[Your objective]:
Return the data exactly, apart from leaving out the pictures.

===== Data to process =====

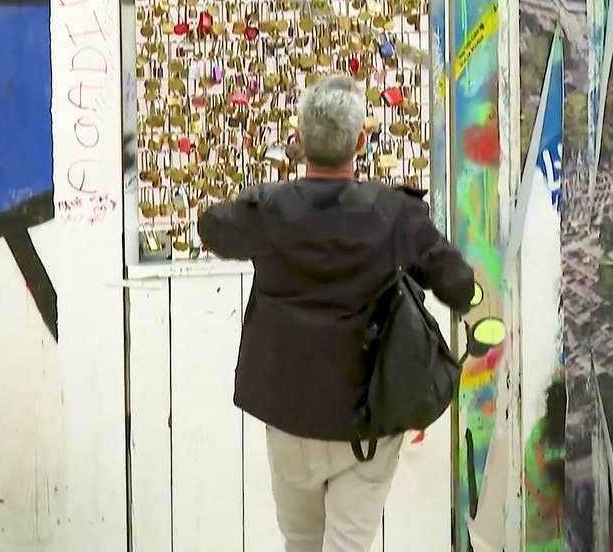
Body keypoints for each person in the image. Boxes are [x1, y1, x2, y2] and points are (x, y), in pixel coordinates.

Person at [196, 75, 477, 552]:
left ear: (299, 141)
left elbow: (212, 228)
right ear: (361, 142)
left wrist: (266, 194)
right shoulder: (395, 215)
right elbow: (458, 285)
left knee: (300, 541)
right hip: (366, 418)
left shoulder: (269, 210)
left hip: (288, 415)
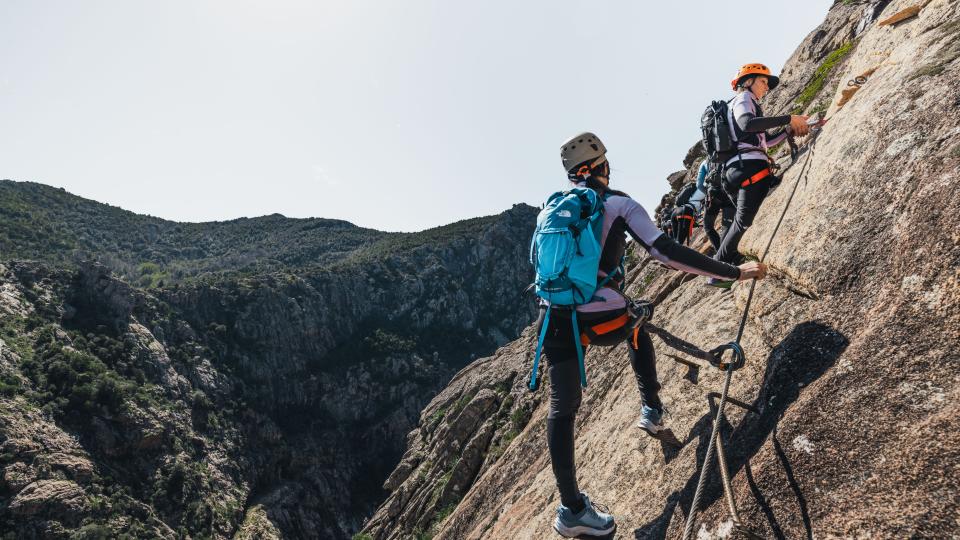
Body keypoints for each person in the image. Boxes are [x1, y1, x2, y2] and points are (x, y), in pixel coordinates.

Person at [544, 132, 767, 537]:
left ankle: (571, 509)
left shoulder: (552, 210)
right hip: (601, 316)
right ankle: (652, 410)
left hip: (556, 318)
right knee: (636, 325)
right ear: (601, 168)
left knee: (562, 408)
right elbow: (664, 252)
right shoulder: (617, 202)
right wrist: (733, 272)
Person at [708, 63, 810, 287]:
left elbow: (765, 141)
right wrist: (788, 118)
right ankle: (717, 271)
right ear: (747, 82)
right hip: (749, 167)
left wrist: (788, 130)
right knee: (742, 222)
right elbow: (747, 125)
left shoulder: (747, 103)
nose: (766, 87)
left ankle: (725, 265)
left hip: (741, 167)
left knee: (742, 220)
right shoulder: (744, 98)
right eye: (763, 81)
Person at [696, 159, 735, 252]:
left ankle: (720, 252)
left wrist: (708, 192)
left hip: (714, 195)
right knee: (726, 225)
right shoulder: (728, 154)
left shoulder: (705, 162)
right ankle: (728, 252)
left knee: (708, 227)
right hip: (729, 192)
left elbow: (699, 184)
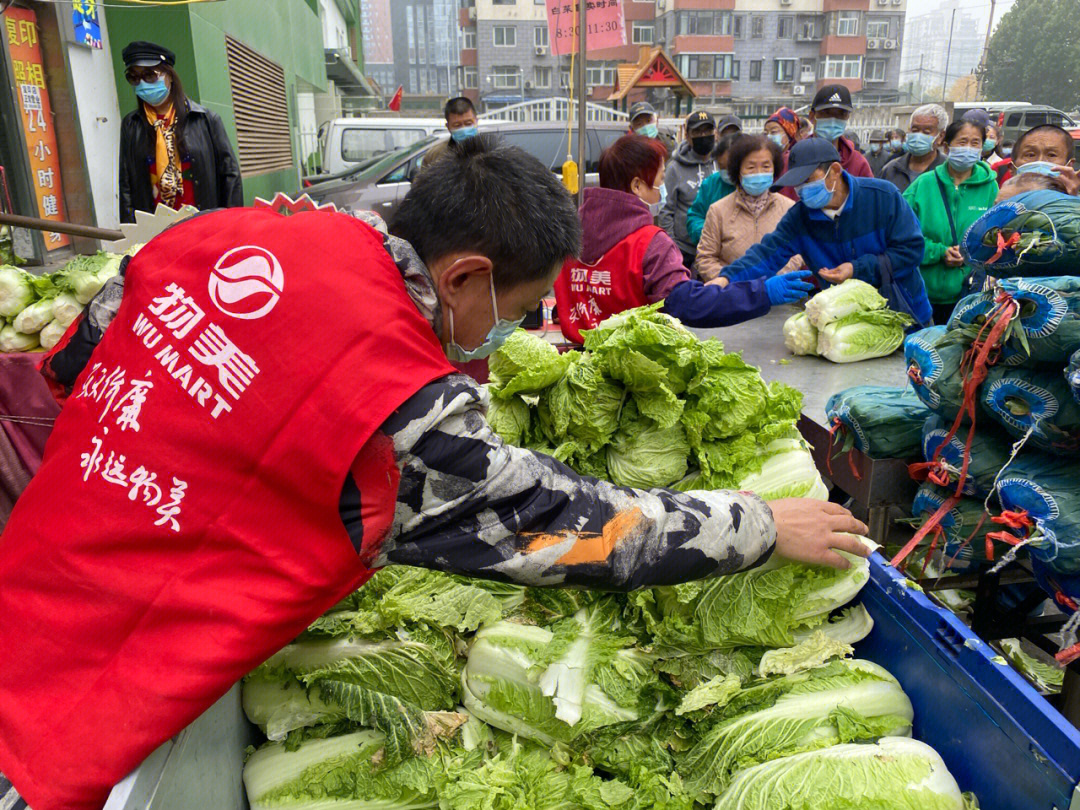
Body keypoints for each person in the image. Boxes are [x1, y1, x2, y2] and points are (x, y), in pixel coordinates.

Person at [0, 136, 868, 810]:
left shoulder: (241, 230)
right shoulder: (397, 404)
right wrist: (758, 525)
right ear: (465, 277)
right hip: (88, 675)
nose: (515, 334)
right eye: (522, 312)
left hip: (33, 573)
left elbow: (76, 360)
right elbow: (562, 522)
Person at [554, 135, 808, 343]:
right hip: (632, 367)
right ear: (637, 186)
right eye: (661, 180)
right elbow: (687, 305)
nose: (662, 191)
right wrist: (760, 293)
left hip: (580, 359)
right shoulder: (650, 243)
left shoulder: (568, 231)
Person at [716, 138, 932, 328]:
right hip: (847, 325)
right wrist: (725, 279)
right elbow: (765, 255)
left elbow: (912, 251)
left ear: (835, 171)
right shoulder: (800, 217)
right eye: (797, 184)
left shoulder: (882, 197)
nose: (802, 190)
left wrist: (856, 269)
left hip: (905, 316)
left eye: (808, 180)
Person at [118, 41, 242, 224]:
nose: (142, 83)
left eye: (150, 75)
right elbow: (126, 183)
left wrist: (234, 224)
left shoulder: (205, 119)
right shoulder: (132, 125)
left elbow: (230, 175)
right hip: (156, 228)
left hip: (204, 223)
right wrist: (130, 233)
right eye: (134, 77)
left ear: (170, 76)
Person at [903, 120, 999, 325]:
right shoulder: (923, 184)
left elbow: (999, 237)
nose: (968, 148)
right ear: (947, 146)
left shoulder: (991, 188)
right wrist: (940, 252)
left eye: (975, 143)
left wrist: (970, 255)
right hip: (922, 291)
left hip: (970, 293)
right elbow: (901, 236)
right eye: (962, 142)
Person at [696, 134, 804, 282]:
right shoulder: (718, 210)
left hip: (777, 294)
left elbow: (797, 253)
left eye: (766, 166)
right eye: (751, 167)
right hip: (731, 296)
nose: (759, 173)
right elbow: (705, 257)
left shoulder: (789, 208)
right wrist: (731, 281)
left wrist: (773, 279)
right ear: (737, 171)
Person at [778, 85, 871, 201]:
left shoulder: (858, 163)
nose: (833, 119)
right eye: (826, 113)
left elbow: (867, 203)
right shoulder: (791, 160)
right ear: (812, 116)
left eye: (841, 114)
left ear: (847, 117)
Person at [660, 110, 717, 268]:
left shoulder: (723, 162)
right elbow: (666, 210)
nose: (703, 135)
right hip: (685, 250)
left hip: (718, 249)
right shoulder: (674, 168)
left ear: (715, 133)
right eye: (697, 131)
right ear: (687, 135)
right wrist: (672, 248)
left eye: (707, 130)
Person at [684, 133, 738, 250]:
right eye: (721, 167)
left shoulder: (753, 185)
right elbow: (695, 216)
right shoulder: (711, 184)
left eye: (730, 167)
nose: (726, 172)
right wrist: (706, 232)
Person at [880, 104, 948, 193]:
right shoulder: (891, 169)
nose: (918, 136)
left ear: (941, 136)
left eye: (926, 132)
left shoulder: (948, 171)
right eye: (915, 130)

=====

[Answer to this problem]:
Body keypoints for each person in the image. Boxes are [x1, y1, x2, y2] and points are (x, y), in pixel coordinates.

Person at [196, 75, 477, 552]:
left ear: (299, 141)
left elbow: (212, 228)
right ear: (361, 142)
left wrist: (266, 194)
right shoulder: (395, 215)
right elbow: (458, 285)
left knee: (300, 541)
right hip: (366, 418)
left shoulder: (269, 210)
left hip: (288, 415)
Body keypoints for each person in the image. Boxes are [x1, y1, x2, y2] and points are (x, y), in pixel coordinates.

Person at [544, 132, 767, 537]:
left ankle: (571, 509)
left shoulder: (552, 210)
right hip: (601, 316)
right ankle: (652, 410)
left hip: (556, 318)
right knee: (636, 325)
right ear: (601, 168)
left knee: (562, 408)
right elbow: (664, 252)
right shoulder: (617, 202)
right wrist: (733, 272)
Person at [708, 63, 810, 287]:
left elbow: (765, 141)
right wrist: (788, 118)
right ankle: (717, 271)
right ear: (747, 82)
right hip: (749, 167)
left wrist: (788, 130)
right knee: (742, 222)
right elbow: (747, 125)
left shoulder: (747, 103)
nose: (766, 87)
left ankle: (725, 265)
left hip: (741, 167)
left knee: (742, 220)
right shoulder: (744, 98)
right eye: (763, 81)
Person at [696, 159, 735, 252]:
left ankle: (720, 252)
left wrist: (708, 192)
left hip: (714, 195)
right knee: (726, 225)
right shoulder: (728, 154)
left shoulder: (705, 162)
right ankle: (728, 252)
left knee: (708, 227)
right hip: (729, 192)
left elbow: (699, 184)
Body keypoints for each person in the image. Boxes are [x1, y1, x2, y2] and points are (x, y), in pixel coordinates.

Person at [0, 136, 868, 810]:
left shoulder: (241, 230)
right shoulder: (397, 404)
right wrist: (758, 525)
right ear: (465, 277)
right hip: (88, 675)
nose: (515, 334)
right eye: (522, 312)
left hip: (33, 573)
left elbow: (76, 360)
right elbow: (562, 522)
Person at [554, 135, 808, 343]:
right hip: (632, 367)
right ear: (637, 186)
right eye: (661, 180)
right elbow: (687, 305)
nose: (662, 191)
right wrist: (760, 293)
left hip: (580, 359)
right shoulder: (650, 243)
left shoulder: (568, 231)
Person at [716, 138, 932, 328]:
right hip: (847, 325)
right wrist: (725, 279)
right elbow: (765, 255)
left elbow: (912, 251)
left ear: (835, 171)
right shoulder: (800, 217)
right eye: (797, 184)
left shoulder: (882, 197)
nose: (802, 190)
left wrist: (856, 269)
left hip: (905, 316)
left eye: (808, 180)
Person at [118, 41, 242, 224]:
nose: (142, 83)
left eye: (150, 75)
right elbow: (126, 183)
left wrist: (234, 224)
left shoulder: (205, 119)
right shoulder: (132, 125)
left elbow: (230, 175)
right hip: (156, 228)
left hip: (204, 223)
right wrist: (130, 233)
right eye: (134, 77)
left ear: (170, 76)
Person at [903, 120, 999, 325]:
right shoulder: (923, 184)
left elbow: (999, 237)
nose: (968, 148)
right ear: (947, 146)
left shoulder: (991, 188)
right wrist: (940, 252)
left eye: (975, 143)
left wrist: (970, 255)
right hip: (922, 291)
left hip: (970, 293)
right elbow: (901, 236)
right eye: (962, 142)
Person at [696, 134, 804, 282]:
right shoulder: (718, 210)
left hip: (777, 294)
left elbow: (797, 253)
left eye: (766, 166)
right eye: (751, 167)
right hip: (731, 296)
nose: (759, 173)
right elbow: (705, 257)
left shoulder: (789, 208)
right wrist: (731, 281)
left wrist: (773, 279)
right ear: (737, 171)
Person at [778, 85, 871, 201]:
left shoulder: (858, 163)
nose: (833, 119)
right eye: (826, 113)
left elbow: (867, 203)
right shoulder: (791, 160)
right ear: (812, 116)
left eye: (841, 114)
left ear: (847, 117)
Person at [660, 110, 717, 268]:
left shoulder: (723, 162)
right elbow: (666, 210)
nose: (703, 135)
right hip: (685, 250)
left hip: (718, 249)
right shoulder: (674, 168)
left ear: (715, 133)
right eye: (697, 131)
right ear: (687, 135)
right wrist: (672, 248)
left eye: (707, 130)
Person at [684, 133, 738, 250]:
right eye: (721, 167)
left shoulder: (753, 185)
right elbow: (695, 216)
right shoulder: (711, 184)
left eye: (730, 167)
nose: (726, 172)
right wrist: (706, 232)
Person at [880, 104, 948, 193]:
right shoulder: (891, 169)
nose: (918, 136)
left ear: (941, 136)
left eye: (926, 132)
left shoulder: (948, 171)
right eye: (915, 130)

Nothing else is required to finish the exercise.